Problem: The city is dismal after hours.
Idea: Open a Waffle House.
Portland isn’t dead. It’s just dead after 10 pm.
When the lights went out last March at The Roxy diner on Southwest Harvey Milk Street, it wasn’t just the end of 27 years of serving pancakes and camaraderie to the LGBTQ+ kids and scruffy misfits. It was the demise of the last 24-hour indoor restaurant in central Portland.
If this city seems less vibrant than it did a decade ago, that’s in part because its nights are dark. Even before the pandemic, few restaurants stayed open after 10 pm. Now, even the 24-Hour Original Hotcake House on Southeast Powell Boulevard closes at 11 pm.
Micah Camden, founder of SuperDeluxe and ramen shop Boxer, says staffing shortages further contracted the operating hours of restaurants in an already sleepy town.
“Seven-thirty is prime witching hour for food in this town,” Camden says. “It just starts to slow down from there. It would be nice to go out and get something and feel like the city is alive after 9:30 at night.”
Portland isn’t Manhattan. But it’s also not Biloxi, Miss.—where the glowing sign of a Waffle House signals at all hours that somebody is up and dishing out hash browns. The 24-hour diner is a nightlight: It says not to fear the darkness.
That’s a reassurance Portlanders could use. “Downtown is still bleak as hell,” Camden says. “The sun sets at 5:30, and you’re not bringing your family down there.”
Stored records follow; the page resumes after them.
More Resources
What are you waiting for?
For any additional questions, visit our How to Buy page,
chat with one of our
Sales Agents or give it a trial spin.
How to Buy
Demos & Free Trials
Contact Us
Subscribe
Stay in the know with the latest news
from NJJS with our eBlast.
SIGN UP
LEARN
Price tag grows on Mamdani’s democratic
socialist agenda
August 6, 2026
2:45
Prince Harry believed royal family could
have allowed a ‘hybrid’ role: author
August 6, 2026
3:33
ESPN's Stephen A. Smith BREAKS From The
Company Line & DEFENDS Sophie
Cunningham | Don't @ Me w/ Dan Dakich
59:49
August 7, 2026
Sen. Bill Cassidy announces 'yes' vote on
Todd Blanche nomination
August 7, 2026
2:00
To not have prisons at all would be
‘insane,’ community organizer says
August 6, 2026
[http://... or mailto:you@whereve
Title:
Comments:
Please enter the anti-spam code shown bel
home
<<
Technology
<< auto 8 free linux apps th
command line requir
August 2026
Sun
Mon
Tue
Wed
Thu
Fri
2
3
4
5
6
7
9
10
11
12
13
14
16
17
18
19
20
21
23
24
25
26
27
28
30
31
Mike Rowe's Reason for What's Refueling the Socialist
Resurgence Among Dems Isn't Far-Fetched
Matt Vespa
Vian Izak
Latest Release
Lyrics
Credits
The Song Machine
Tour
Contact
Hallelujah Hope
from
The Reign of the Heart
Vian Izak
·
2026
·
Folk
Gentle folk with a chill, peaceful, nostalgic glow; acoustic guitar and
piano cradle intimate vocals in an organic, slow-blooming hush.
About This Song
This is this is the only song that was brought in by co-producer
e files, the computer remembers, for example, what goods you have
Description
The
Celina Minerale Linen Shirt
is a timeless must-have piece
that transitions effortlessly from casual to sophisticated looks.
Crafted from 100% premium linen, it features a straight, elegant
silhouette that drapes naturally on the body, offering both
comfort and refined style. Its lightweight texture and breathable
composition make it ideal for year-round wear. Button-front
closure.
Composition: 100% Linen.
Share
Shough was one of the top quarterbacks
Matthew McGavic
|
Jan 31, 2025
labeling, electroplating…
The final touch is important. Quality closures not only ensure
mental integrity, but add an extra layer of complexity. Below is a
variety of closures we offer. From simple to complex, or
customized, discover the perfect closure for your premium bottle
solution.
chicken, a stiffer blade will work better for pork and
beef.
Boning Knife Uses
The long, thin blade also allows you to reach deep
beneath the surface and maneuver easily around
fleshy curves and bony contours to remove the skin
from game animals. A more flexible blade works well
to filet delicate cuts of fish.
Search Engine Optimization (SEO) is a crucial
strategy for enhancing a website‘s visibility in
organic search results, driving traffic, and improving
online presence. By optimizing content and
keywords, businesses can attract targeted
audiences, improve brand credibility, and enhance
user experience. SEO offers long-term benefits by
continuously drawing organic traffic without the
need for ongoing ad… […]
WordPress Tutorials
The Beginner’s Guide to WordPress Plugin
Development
If the city’s vaunted dining scene has been pillaged by ghost kitchen trailers, one solution is for a few brave entrepreneurs to take back the night. Start with one or two places that start service at 6 pm, rather than four, and extend their hours until midnight. (That’s similar to a model Camden says he’s planning for the Alberta location of Boxer.) Then we need one person to open an all-hours hash hut—a beacon proclaiming that Portland lives.